DIRECTIONS FOR THIS TASK:
Reproduce every line of the listing below word for word.

Start of DATA SECTION

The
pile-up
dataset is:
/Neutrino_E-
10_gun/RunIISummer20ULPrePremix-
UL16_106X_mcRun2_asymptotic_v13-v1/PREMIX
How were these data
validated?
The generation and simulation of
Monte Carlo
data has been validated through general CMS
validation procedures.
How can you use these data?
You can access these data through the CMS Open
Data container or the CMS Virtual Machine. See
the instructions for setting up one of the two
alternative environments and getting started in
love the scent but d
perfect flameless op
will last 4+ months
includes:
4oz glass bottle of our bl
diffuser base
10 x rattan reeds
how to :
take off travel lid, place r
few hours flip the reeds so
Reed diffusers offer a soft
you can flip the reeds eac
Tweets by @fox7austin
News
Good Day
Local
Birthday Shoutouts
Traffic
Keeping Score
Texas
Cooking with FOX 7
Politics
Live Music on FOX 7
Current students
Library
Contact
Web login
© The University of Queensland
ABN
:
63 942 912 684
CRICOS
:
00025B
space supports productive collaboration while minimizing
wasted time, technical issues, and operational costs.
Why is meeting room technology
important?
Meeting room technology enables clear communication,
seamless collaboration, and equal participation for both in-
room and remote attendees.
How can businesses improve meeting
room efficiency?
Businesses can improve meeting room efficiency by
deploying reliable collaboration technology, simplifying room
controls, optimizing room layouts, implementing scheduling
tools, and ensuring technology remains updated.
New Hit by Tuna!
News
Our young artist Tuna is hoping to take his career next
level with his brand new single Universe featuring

End of DATA SECTION

TASK SOLUTION:
The
pile-up
dataset is:
/Neutrino_E-
10_gun/RunIISummer20ULPrePremix-
UL16_106X_mcRun2_asymptotic_v13-v1/PREMIX
How were these data
validated?
The generation and simulation of
Monte Carlo
data has been validated through general CMS
validation procedures.
How can you use these data?
You can access these data through the CMS Open
Data container or the CMS Virtual Machine. See
the instructions for setting up one of the two
alternative environments and getting started in
love the scent but d
perfect flameless op
will last 4+ months
includes:
4oz glass bottle of our bl
diffuser base
10 x rattan reeds
how to :
take off travel lid, place r
few hours flip the reeds so
Reed diffusers offer a soft
you can flip the reeds eac
Tweets by @fox7austin
News
Good Day
Local
Birthday Shoutouts
Traffic
Keeping Score
Texas
Cooking with FOX 7
Politics
Live Music on FOX 7
Current students
Library
Contact
Web login
© The University of Queensland
ABN
:
63 942 912 684
CRICOS
:
00025B
space supports productive collaboration while minimizing
wasted time, technical issues, and operational costs.
Why is meeting room technology
important?
Meeting room technology enables clear communication,
seamless collaboration, and equal participation for both in-
room and remote attendees.
How can businesses improve meeting
room efficiency?
Businesses can improve meeting room efficiency by
deploying reliable collaboration technology, simplifying room
controls, optimizing room layouts, implementing scheduling
tools, and ensuring technology remains updated.
New Hit by Tuna!
News
Our young artist Tuna is hoping to take his career next
level with his brand new single Universe featuring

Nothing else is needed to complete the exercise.